Maori All Blacks v Ireland

Maori All Blacks v Ireland Ireland’s trip to New Zealand […]

Maori All Blacks v Ireland

Ireland’s trip to New Zealand got off to a poor start in Hamilton as they were soundly defeated by a more incisive, astute Maori All Blacks team.

The hosts outclassed Ireland in a one-sided first half, scoring four tries to one for Ireland to establish a 22-point lead.

After the half, Ireland improved, and Gavin Coombes crossed, but it was too late to truly challenge the Maori lead.

Injuries sustained by Cian Healy and James Hume in the second half cost the visitors.

With his senior players generally rested on Wednesday, head coach Andy Farrell is set to pick an entirely new starting XV when the three-test series against New Zealand gets underway in Auckland on Saturday.
Even so, the midweek loss will be remembered as a huge opportunity lost for a team made up of players who had established themselves for their provinces during the season, and were expected to carry that success to the international stage.

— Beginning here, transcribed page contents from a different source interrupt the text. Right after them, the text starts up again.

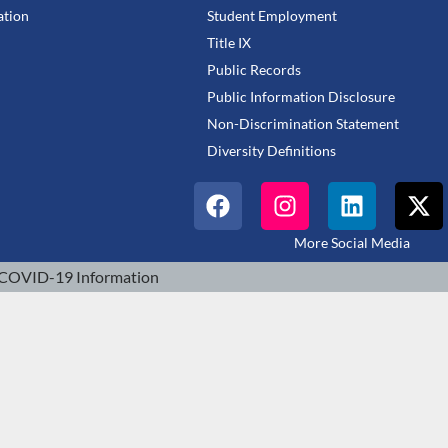
tion
Student Employment
Title IX
Public Records
Public Information Disclosure
Non-Discrimination Statement
Diversity Definitions
More Social Media
COVID-19 Information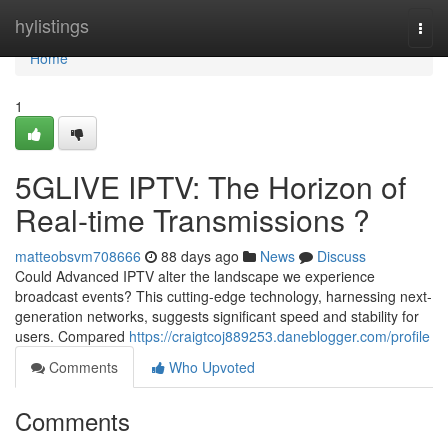
Home
hylistings
Togg
navi
Home
1
5GLIVE IPTV: The Horizon of
Real-time Transmissions ?
matteobsvm708666
88 days ago
News
Discuss
Could Advanced IPTV alter the landscape we experience
broadcast events? This cutting-edge technology, harnessing next-
generation networks, suggests significant speed and stability for
users. Compared
https://craigtcoj889253.daneblogger.com/profile
Comments
Who Upvoted
Comments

Their task was against a Maori team, who offered an unmistakable reminder of the remaining depth of rugby talent in New Zealand, and it was definitely challenging according to Vwins’ story.
The majority of Ireland’s mostly inexperienced but incredibly talented playing group were hoping to make their mark on the international stage, but all of the fearless, eye-catching performances were given by those wearing black jerseys as the Maori played with an adventure and freedom that left Ireland reeling in a chastening first half that effectively ended their hopes of a win.
Blues’ fullback, Zarn Sullivan, was unstoppable and persistent pain in Ireland’s side in the air, in wide areas, and with his left boot, which he exploited to unleash a flawless 50:22 kick to give his team a six-meter line-out after 15 minutes.
The Maori promptly moved the ball off the set-piece, and when Sullivan was found again, his right-footed stride opened up enough space for the game’s first try.
On his return to Hamilton, where he won the 2013 Super Rugby championship with the Chiefs, Ireland’s captain Bundee Aki provided a little relief when he used a superb strike play to send the center through a gap and across the finish line.
That was great for the visitors, but the Maori quickly took control as Shaun Stevenson finished Josh Ioane’s brilliant break to put them back in charge.
Irish breakdown indiscipline continued unabated, as the hosts established up field position at will, leaving Ireland no time to set because of their lightning-fast ruck pace.
In the 35th minute, co-captain Brad Weber snuck over to increase the margin before Cullen Grace completed the try with the last action of the half, tapping down after Stevenson had jinked through the middle of a shattered field.
Whatever was said during the break elicited a response because Ireland returned with much more confidence, forcing their way into Maori territory and employing their phases to get their own fast ball.
With just 13 minutes left, there was little to indicate that it would be a dramatic finish. Still, Ireland can at least take hope from the second half, when they kept the Maori scoreless and finally pierced their defensive resistance with Coombes driving over from close range to narrow the deficit.